Captain Smith valiantly fought off two hundred Indians, and was only captured when he fell into a bog. The Indians were jubilant, for Smith was a valuable hostage
Eventually he spotted the emperor at the far end of the room, “proudly lying uppon a bedstead a foote high, upon tenne or twelve mattes richly hung with manie chaynes of great pearles about his necke.” In his journal, Smith depicted him as the embodiment of oriental splendour, dripping with jewels and attended by a selection of the choicest ladies from his harem. “At his heade sat a woman, at his feete another, on each side sitting uppon a matte uppon the ground were raunged his chiefe men … and behinde them as many young women, each a great chaine of white beades over their shoulders … [He had] such a grave and majesticall countenance, as drove me into admiration to see such state in a naked salvage.”
Powhatan was polite and good-humoured. He handed over “great platters of sundrie victuals” before turning to the subject that was uppermost in his mind—the reason why the troublesome English had settled in his land.
Smith concocted a story on the spot, describing how they had been blown by storms into Chesapeake Bay and been forced to build a temporary settlement. Realising that Powhatan was less than happy with their presence on his shores, he stressed the story of their accidental arrival. He was itching to ask about the lost colonists,
aware that this powerful ruler must surely know whether they had survived all these years in Virginia, but he knew that to raise the subject now would suggest a greater interest in colonisation than he cared to reveal. Instead, he fobbed Powhatan off with a story of how all of the English served under Captain Newport, “whom I intituled the
meworames,
which they call ‘King of the Waters.’” He assured the emperor that they would leave as soon as this “king” returned to take them away.
 
Feared and respected, Powhatan looked every inch the emperor. Smith was filled with admiration “to see such a state in a naked salvage.”
Powhatan was “not a little feared” when he was informed of the might of England, and even more concerned by Smith’s apparently supernatural powers.
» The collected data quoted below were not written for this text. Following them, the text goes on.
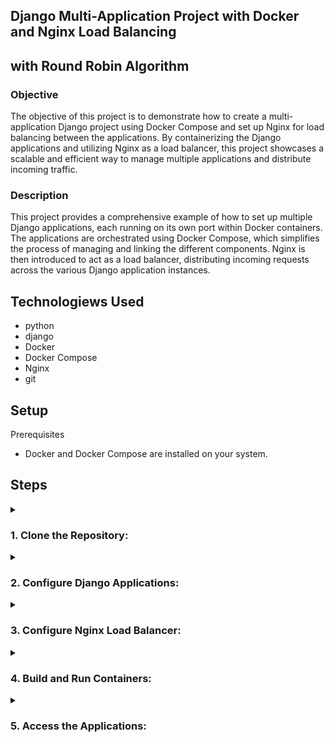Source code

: ## Django Multi-Application Project with Docker and Nginx Load Balancing
## with Round Robin Algorithm
### Objective
The objective of this project is to demonstrate how to create a multi-application Django project using Docker Compose and set up Nginx for load balancing between the applications. By containerizing the Django applications and utilizing Nginx as a load balancer, this project showcases a scalable and efficient way to manage multiple applications and distribute incoming traffic.

### Description
This project provides a comprehensive example of how to set up multiple Django applications, each running on its own port within Docker containers. The applications are orchestrated using Docker Compose, which simplifies the process of managing and linking the different components. Nginx is then introduced to act as a load balancer, distributing incoming requests across the various Django application instances.

## Technologiews Used
- python
- django
- Docker
- Docker Compose
- Nginx
- git

## Setup
Prerequisites
- Docker and Docker Compose are installed on your system.
## Steps

<details>
<summary><h3>1. Clone the Repository:</h3></summary>

- git clone https://github.com/YounisSaeed/LoadBalance-django-docker-nginx.git
- cd LoadBalance-django-docker-nginx

</details>

<details>
<summary><h3>2. Configure Django Applications:</h3></summary>

Customize each Django application in the project1/ and project2/ directories.
Update project1/requirements.txt and project2/requirements.txt with your application's dependencies.
</details>
<details>
<summary><h3>3. Configure Nginx Load Balancer:</h3></summary>

Modify the nginx/nginx.conf configuration to suit your project's needs.
</details>
<details>
<summary><h3>4. Build and Run Containers:</h3></summary>


Run the following command to build and start the containers:

- docker-compose up --build -d

</details>
<details>
<summary><h3>5. Access the Applications:</h3></summary>

Application 1: Access http://localhost:8001
Application 2: Access http://localhost:8002
The Nginx load balancer is accessible at http://localhost:8888.
</details>



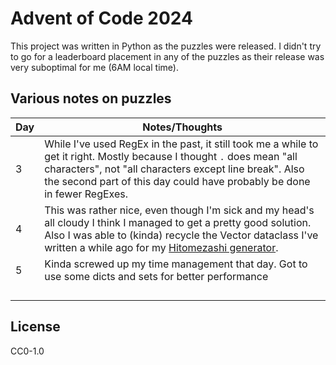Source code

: # Advent of Code 2024
This project was written in Python as the puzzles were released. I didn't try to go for a leaderboard placement in any of the puzzles as their release was very suboptimal for me (6AM local time).

## Various notes on puzzles

| **Day** | **Notes/Thoughts**                                                                                                                                                                                                                                                                |
|---------|-----------------------------------------------------------------------------------------------------------------------------------------------------------------------------------------------------------------------------------------------------------------------------------|
| 3       | While I've used RegEx in the past, it still took me a while to get it right. Mostly because I thought `.` does mean "all characters", not "all characters except line break".  Also the second part of this day could have probably be done in fewer RegExes.                     |
| 4       | This was rather nice, even though I'm sick and my head's all cloudy I think I managed to get a pretty good solution. Also I was able to (kinda) recycle the Vector dataclass I've written a while ago for my [Hitomezashi generator](https://github.com/Schlecknits/hitomezashi). |
| 5       | Kinda screwed up my time management that day. Got to use some dicts and sets for better performance                                                                                                                                                                               |
|         |                                                                                                                                                                                                                                                                                   |
|         |                                                                                                                                                                                                                                                                                   |
|         |                                                                                                                                                                                                                                                                                   |
|         |                                                                                                                                                                                                                                                                                   |

## License

CC0-1.0

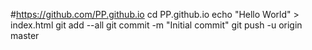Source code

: #https://github.com/PP.github.io
cd PP.github.io
echo "Hello World" > index.html
git add --all
git commit -m "Initial commit"
git push -u origin master
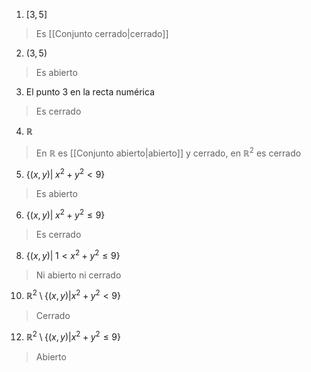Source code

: 
1. $[3, 5]$

>Es [[Conjunto cerrado|cerrado]]

2. $(3, 5)$

>Es abierto

3. El punto $3$ en la recta numérica

>Es cerrado

4. $\mathbb{R}$

>En $\mathbb{R}$ es [[Conjunto abierto|abierto]] y cerrado, en $\mathbb{R}^2$ es cerrado

5. $\{ (x,y) | \; x^2 + y^2 < 9\}$

>Es abierto

6. $\{ (x,y) | \; x^2 + y^2 \leq 9\}$

>Es cerrado

8. $\{ (x,y) | \; 1 < x^2 + y^2 \leq 9\}$

>Ni abierto ni cerrado

10. $\mathbb{R}^2 \setminus \{(x,y) | x^2 + y^2 < 9\}$

> Cerrado

12. $\mathbb{R}^2 \setminus \{ (x,y) | x^2 +y^2 \leq 9\}$

> Abierto


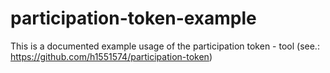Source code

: # participation-token-example
This is a documented example usage of the participation token - tool (see.: https://github.com/h1551574/participation-token)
But he was so shaken by the doom-laden prophecies of his elders that he decided that Smith would be safer dead than alive. This, of course, posed another dilemma—choosing the best way to kill the redheaded sorcerer. Powhatan’s favourite methods were to flay alive, “broyle to death,” or “beat out their braynes;” after his elders had “held a long consultation” they finally plumped for the latter. “Two great stones were brought before Powhatan. Then, as many as could, layd hands on him [Smith], dragged him to them, and thereon laid his head, and being ready with their clubs to beate out his braines.”
They were just about to crack open his skull when “Pocahontas, the King’s dearest daughter, when no intreaty could prevaile, got his [Smith’s] head in her armes and laid her owne upon his to save him from death.” It was the first in a series of bravura actions on the part of Pocahontas that were to captivate and delight the readers of Smith’s journal. Within less than a generation, her name had become familiar right across England, not as a real person but as an almost mythical character of fable and legend.
Powhatan could scarcely believe his eyes. Interpreting his daughter’s intervention as a sign from the gods, he immediately ordered that Smith’s life be spared. Instead of being beaten to death, the Englishman found himself adopted by the emperor and made a
weroance
in his own right. The only condition was that he was to “goe to Jamestowne to send him two great gunnes and a gryndstone, for which he would give him the Country of Capahowosick, and for ever esteeme him as his sonne.”